Within the records below, filter for lines carrying the word "place" and copy them.

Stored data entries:
■ ■ ■ ■ ■ ■ ■

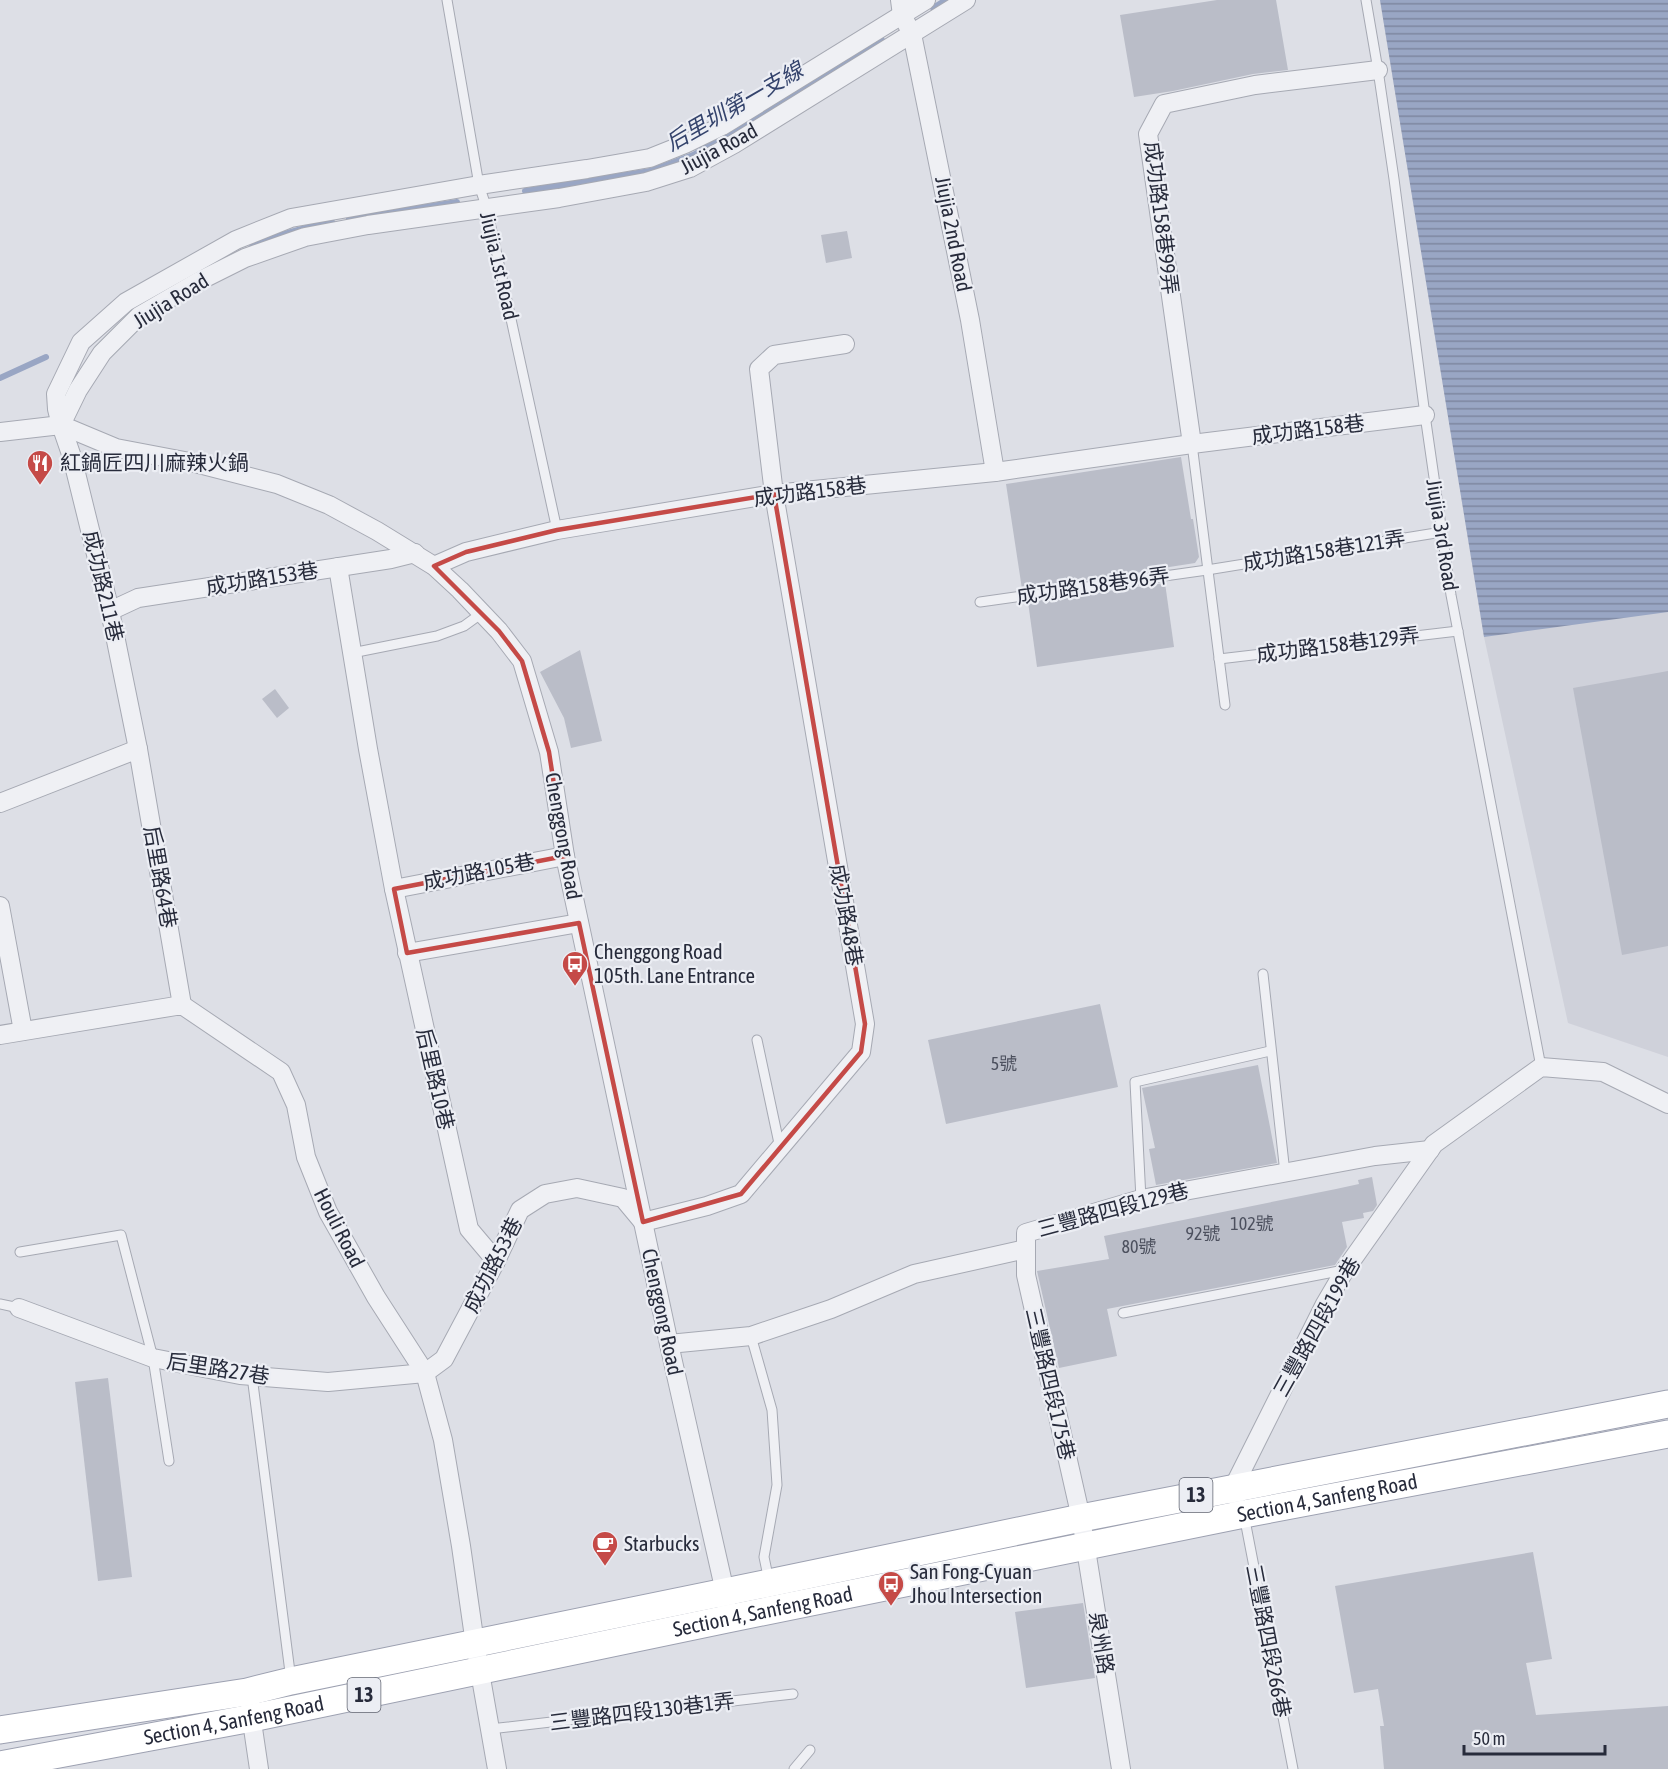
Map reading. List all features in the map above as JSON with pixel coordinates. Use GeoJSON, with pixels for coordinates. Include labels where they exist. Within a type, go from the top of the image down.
{"type":"FeatureCollection","features":[{"type":"Feature","properties":{"kind":"main road","name":"Section 4, Sanfeng Road"},"geometry":{"type":"LineString","coordinates":[[0,1765],[252,1718],[725,1592],[1081,1518],[1668,1404]]}},
{"type":"Feature","properties":{"kind":"main road","name":"Section 4, Sanfeng Road"},"geometry":{"type":"LineString","coordinates":[[0,1730],[247,1692],[291,1681],[477,1657],[727,1619],[1244,1514],[1668,1434]]}},
{"type":"Feature","properties":{"kind":"street","name":"Jiujia Road"},"geometry":{"type":"LineString","coordinates":[[61,425],[56,394],[81,342],[126,302],[236,240],[291,218],[650,158],[723,126],[901,8],[926,0]]}},
{"type":"Feature","properties":{"kind":"street","name":"Jiujia Road"},"geometry":{"type":"LineString","coordinates":[[61,425],[78,390],[102,353],[139,316],[199,281],[245,258],[305,237],[646,182],[690,168],[734,144],[966,0]]}},
{"type":"Feature","properties":{"kind":"street","name":"Jiujia 2nd Road"},"geometry":{"type":"LineString","coordinates":[[901,8],[912,34],[970,320],[994,472]]}},
{"type":"Feature","properties":{"kind":"street","name":"成功路158巷99弄"},"geometry":{"type":"LineString","coordinates":[[1192,444],[1148,134],[1164,104],[1255,85],[1378,70]]}},
{"type":"Feature","properties":{"kind":"street","name":"成功路48巷"},"geometry":{"type":"LineString","coordinates":[[643,1222],[707,1206],[741,1194],[861,1052],[865,1024],[774,494],[759,369],[774,355],[845,344]]}},
{"type":"Feature","properties":{"kind":"street","name":"成功路158巷"},"geometry":{"type":"LineString","coordinates":[[434,566],[466,552],[557,530],[774,494],[994,472],[1425,415]]}},
{"type":"Feature","properties":{"kind":"street","name":"Chenggong Road"},"geometry":{"type":"LineString","coordinates":[[0,432],[61,425],[116,448],[277,484],[329,505],[434,566],[500,631],[522,661],[549,752],[565,856],[669,1344],[725,1592],[727,1619]]}},
{"type":"Feature","properties":{"kind":"street","name":"成功路211巷"},"geometry":{"type":"LineString","coordinates":[[61,425],[72,457],[110,611],[138,749]]}},
{"type":"Feature","properties":{"kind":"street","name":"成功路153巷"},"geometry":{"type":"LineString","coordinates":[[110,611],[138,598],[415,553]]}},
{"type":"Feature","properties":{"kind":"street","name":"后里路10巷"},"geometry":{"type":"LineString","coordinates":[[338,567],[394,889],[469,1229],[496,1260]]}},
{"type":"Feature","properties":{"kind":"street"},"geometry":{"type":"LineString","coordinates":[[0,803],[138,749]]}},
{"type":"Feature","properties":{"kind":"street","name":"后里路64巷"},"geometry":{"type":"LineString","coordinates":[[138,749],[182,1005]]}},
{"type":"Feature","properties":{"kind":"street","name":"成功路105巷"},"geometry":{"type":"LineString","coordinates":[[394,889],[565,856]]}},
{"type":"Feature","properties":{"kind":"street"},"geometry":{"type":"LineString","coordinates":[[0,906],[24,1031]]}},
{"type":"Feature","properties":{"kind":"street"},"geometry":{"type":"LineString","coordinates":[[407,953],[579,923]]}},
{"type":"Feature","properties":{"kind":"street"},"geometry":{"type":"LineString","coordinates":[[0,1035],[182,1005]]}},
{"type":"Feature","properties":{"kind":"street","name":"Houli Road"},"geometry":{"type":"LineString","coordinates":[[182,1005],[281,1072],[297,1105],[306,1157],[328,1212],[376,1297],[425,1373],[443,1440],[497,1769]]}},
{"type":"Feature","properties":{"kind":"street"},"geometry":{"type":"LineString","coordinates":[[1541,1067],[1603,1072],[1668,1104]]}},
{"type":"Feature","properties":{"kind":"street","name":"三豐路四段199巷"},"geometry":{"type":"LineString","coordinates":[[1233,1488],[1320,1314],[1345,1270],[1434,1144],[1541,1067]]}},
{"type":"Feature","properties":{"kind":"street","name":"三豐路四段129巷"},"geometry":{"type":"LineString","coordinates":[[669,1344],[751,1336],[831,1309],[914,1274],[1026,1249],[1026,1233],[1141,1199],[1375,1156],[1430,1150]]}},
{"type":"Feature","properties":{"kind":"street","name":"成功路53巷"},"geometry":{"type":"LineString","coordinates":[[425,1373],[444,1359],[520,1210],[545,1194],[577,1188],[623,1198],[643,1222]]}},
{"type":"Feature","properties":{"kind":"street","name":"三豐路四段175巷"},"geometry":{"type":"LineString","coordinates":[[1026,1249],[1026,1275],[1081,1518]]}},
{"type":"Feature","properties":{"kind":"street","name":"后里路27巷"},"geometry":{"type":"LineString","coordinates":[[19,1308],[153,1359],[252,1376],[328,1382],[425,1373]]}},
{"type":"Feature","properties":{"kind":"street"},"geometry":{"type":"LineString","coordinates":[[1233,1488],[1244,1514]]}},
{"type":"Feature","properties":{"kind":"street","name":"泉州路"},"geometry":{"type":"LineString","coordinates":[[1081,1518],[1121,1769]]}},
{"type":"Feature","properties":{"kind":"street"},"geometry":{"type":"LineString","coordinates":[[247,1692],[259,1769]]}},
{"type":"Feature","properties":{"kind":"lane","name":"Jiujia 1st Road"},"geometry":{"type":"LineString","coordinates":[[447,0],[479,185],[487,209],[557,530]]}},
{"type":"Feature","properties":{"kind":"lane","name":"Jiujia 3rd Road"},"geometry":{"type":"LineString","coordinates":[[1365,0],[1378,70],[1425,415],[1458,631],[1541,1067]]}},
{"type":"Feature","properties":{"kind":"lane"},"geometry":{"type":"LineString","coordinates":[[340,210],[344,230]]}},
{"type":"Feature","properties":{"kind":"lane"},"geometry":{"type":"LineString","coordinates":[[1192,444],[1225,705]]}},
{"type":"Feature","properties":{"kind":"lane","name":"成功路158巷121弄"},"geometry":{"type":"LineString","coordinates":[[1207,570],[1442,532]]}},
{"type":"Feature","properties":{"kind":"lane","name":"成功路158巷96弄"},"geometry":{"type":"LineString","coordinates":[[980,602],[1207,570]]}},
{"type":"Feature","properties":{"kind":"lane"},"geometry":{"type":"LineString","coordinates":[[352,653],[437,636],[464,626],[482,613]]}},
{"type":"Feature","properties":{"kind":"lane","name":"成功路158巷129弄"},"geometry":{"type":"LineString","coordinates":[[1219,659],[1458,631]]}},
{"type":"Feature","properties":{"kind":"lane"},"geometry":{"type":"LineString","coordinates":[[1263,974],[1285,1173]]}},
{"type":"Feature","properties":{"kind":"lane"},"geometry":{"type":"LineString","coordinates":[[757,1040],[780,1148]]}},
{"type":"Feature","properties":{"kind":"lane"},"geometry":{"type":"LineString","coordinates":[[1141,1199],[1135,1082],[1270,1051]]}},
{"type":"Feature","properties":{"kind":"lane"},"geometry":{"type":"LineString","coordinates":[[20,1252],[121,1235],[153,1359],[169,1461]]}},
{"type":"Feature","properties":{"kind":"lane"},"geometry":{"type":"LineString","coordinates":[[1123,1313],[1345,1270]]}},
{"type":"Feature","properties":{"kind":"lane"},"geometry":{"type":"LineString","coordinates":[[0,1304],[19,1308]]}},
{"type":"Feature","properties":{"kind":"lane"},"geometry":{"type":"LineString","coordinates":[[751,1336],[772,1410],[777,1485],[764,1557],[769,1584]]}},
{"type":"Feature","properties":{"kind":"lane"},"geometry":{"type":"LineString","coordinates":[[252,1376],[291,1681]]}},
{"type":"Feature","properties":{"kind":"lane","name":"三豐路四段266巷"},"geometry":{"type":"LineString","coordinates":[[1244,1514],[1293,1769]]}},
{"type":"Feature","properties":{"kind":"lane","name":"三豐路四段130巷1弄"},"geometry":{"type":"LineString","coordinates":[[490,1729],[793,1694]]}},
{"type":"Feature","properties":{"kind":"lane"},"geometry":{"type":"LineString","coordinates":[[794,1769],[810,1750]]}},
{"type":"Feature","properties":{"kind":"highlighted area"},"geometry":{"type":"Polygon","coordinates":[[[774,494],[865,1024],[861,1052],[741,1194],[643,1222],[579,923],[407,953],[394,889],[565,856],[549,752],[522,661],[499,631],[434,566],[466,552],[557,530],[774,494]]]}},
{"type":"Feature","properties":{"kind":"shaded area"},"geometry":{"type":"Polygon","coordinates":[[[1380,0],[1668,0],[1668,1057],[1568,1023],[1484,637],[1380,0]]]}},
{"type":"Feature","properties":{"kind":"water"},"geometry":{"type":"Polygon","coordinates":[[[1380,0],[1668,0],[1668,612],[1484,637],[1380,0]]]}},
{"type":"Feature","properties":{"kind":"building"},"geometry":{"type":"Polygon","coordinates":[[[1217,0],[1276,0],[1288,70],[1253,74],[1134,97],[1120,15],[1217,0]]]}},
{"type":"Feature","properties":{"kind":"building"},"geometry":{"type":"Polygon","coordinates":[[[847,231],[852,258],[826,263],[821,235],[847,231]]]}},
{"type":"Feature","properties":{"kind":"building"},"geometry":{"type":"Polygon","coordinates":[[[1181,457],[1199,557],[1195,563],[1022,589],[1006,484],[1181,457]]]}},
{"type":"Feature","properties":{"kind":"building"},"geometry":{"type":"Polygon","coordinates":[[[1165,583],[1174,647],[1037,667],[1028,602],[1165,583]]]}},
{"type":"Feature","properties":{"kind":"building"},"geometry":{"type":"Polygon","coordinates":[[[580,650],[602,741],[571,748],[564,718],[540,672],[580,650]]]}},
{"type":"Feature","properties":{"kind":"building"},"geometry":{"type":"Polygon","coordinates":[[[1668,671],[1668,946],[1622,955],[1573,688],[1668,671]]]}},
{"type":"Feature","properties":{"kind":"building"},"geometry":{"type":"Polygon","coordinates":[[[275,689],[289,708],[277,718],[262,699],[275,689]]]}},
{"type":"Feature","properties":{"kind":"building"},"geometry":{"type":"Polygon","coordinates":[[[1100,1004],[1118,1087],[946,1124],[928,1040],[1100,1004]]]}},
{"type":"Feature","properties":{"kind":"building"},"geometry":{"type":"Polygon","coordinates":[[[1258,1065],[1277,1163],[1156,1185],[1149,1149],[1155,1148],[1142,1088],[1258,1065]]]}},
{"type":"Feature","properties":{"kind":"building"},"geometry":{"type":"Polygon","coordinates":[[[1372,1177],[1377,1205],[1373,1211],[1363,1213],[1364,1218],[1342,1222],[1347,1247],[1335,1265],[1107,1309],[1117,1356],[1059,1368],[1037,1271],[1109,1259],[1104,1236],[1359,1184],[1358,1180],[1372,1177]]]}},
{"type":"Feature","properties":{"kind":"building"},"geometry":{"type":"Polygon","coordinates":[[[108,1378],[132,1577],[98,1581],[75,1382],[108,1378]]]}},
{"type":"Feature","properties":{"kind":"building"},"geometry":{"type":"Polygon","coordinates":[[[1533,1552],[1552,1659],[1526,1663],[1536,1715],[1668,1706],[1668,1769],[1384,1769],[1380,1726],[1384,1726],[1378,1689],[1354,1693],[1335,1586],[1533,1552]]]}},
{"type":"Feature","properties":{"kind":"building"},"geometry":{"type":"Polygon","coordinates":[[[1083,1603],[1095,1678],[1026,1688],[1015,1612],[1083,1603]]]}},
{"type":"Feature","properties":{"kind":"waterway","name":"后里圳第一支線"},"geometry":{"type":"LineString","coordinates":[[933,8],[946,0]]}},
{"type":"Feature","properties":{"kind":"waterway","name":"后里圳第一支線"},"geometry":{"type":"LineString","coordinates":[[525,191],[650,171],[693,155],[882,40]]}},
{"type":"Feature","properties":{"kind":"waterway","name":"后里圳第一支線"},"geometry":{"type":"LineString","coordinates":[[349,219],[457,202]]}},
{"type":"Feature","properties":{"kind":"waterway","name":"后里圳第一支線"},"geometry":{"type":"LineString","coordinates":[[252,247],[281,235],[332,222]]}},
{"type":"Feature","properties":{"kind":"waterway","name":"后里圳第一支線"},"geometry":{"type":"LineString","coordinates":[[0,378],[46,357]]}},
{"type":"Feature","properties":{"kind":"place","name":"紅鍋匠四川麻辣火鍋"},"geometry":{"type":"Point","coordinates":[40,486]}},
{"type":"Feature","properties":{"kind":"place","name":"Chenggong Road 105th. Lane Entrance"},"geometry":{"type":"Point","coordinates":[575,987]}},
{"type":"Feature","properties":{"kind":"place","name":"Starbucks"},"geometry":{"type":"Point","coordinates":[605,1567]}},
{"type":"Feature","properties":{"kind":"place","name":"San Fong-Cyuan Jhou Intersection"},"geometry":{"type":"Point","coordinates":[891,1607]}}]}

■ ■ ■ ■ ■ ■ ■

Result of this task:
{"type":"Feature","properties":{"kind":"place","name":"紅鍋匠四川麻辣火鍋"},"geometry":{"type":"Point","coordinates":[40,486]}},
{"type":"Feature","properties":{"kind":"place","name":"Chenggong Road 105th. Lane Entrance"},"geometry":{"type":"Point","coordinates":[575,987]}},
{"type":"Feature","properties":{"kind":"place","name":"Starbucks"},"geometry":{"type":"Point","coordinates":[605,1567]}},
{"type":"Feature","properties":{"kind":"place","name":"San Fong-Cyuan Jhou Intersection"},"geometry":{"type":"Point","coordinates":[891,1607]}}]}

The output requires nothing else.